Prime London Home Prices Dip in Q4
According to international property adviser Savills, prime London house prices fell by an average of -0.8% in the final quarter of 2015 to leave them a marginal 0.5 per cent above the levels seen at the beginning of the year, while prime regional town and city markets averaged 4.4 per cent annual growth.
The marginally positive average annual house price growth across all prime London is attributable to the performance of property below £2 million, which recorded growth of 2.2 per cent over the course of the year.

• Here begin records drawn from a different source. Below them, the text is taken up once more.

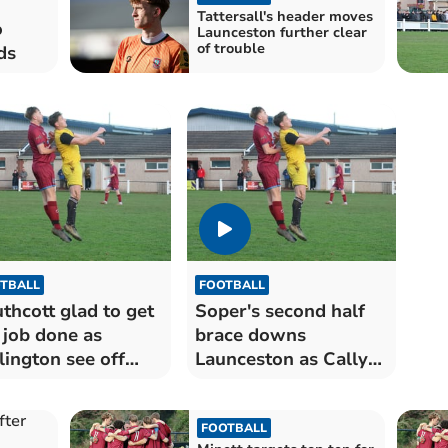
Tattersall's header moves
o
Launceston further clear
of trouble
ds
TBALL
FOOTBALL
thcott glad to get
Soper's second half
 job done as
brace downs
lington see off
Launceston as Cally
nceston
close in on third
FOOTBALL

However, over the course of 2015 prices fell in all of the submarkets above this price level in the capital (see table below).
“This reflects a continued adjustment to a less hospitable tax regime and successive increases in stamp duty rates in particular,” says Lucian Cook, the firm’s head of UK residential research “This is particularly impacting the higher value markets of prime central London.
“Since the credit crunch, is has been common practice to index price growth in prime London to the previous peak of 2007/8. It is now clear that 2014 is the new ‘peak’ reference point for a market that has continued to adjust to higher taxation, introduced at a time when the market was already looking fully priced.
Values in the market between £2 million and £5 million are 3.3 per cent below their 2014 peak, while those over £5 million are down by 6.4 per cent.
As a result, price adjustments have been the greatest in the prime markets of central London where values are down 6.0 per cent since their 2014 peak, with the highest value submarkets of Knightsbridge, Belgravia and Mayfair down by 7.3 per cent.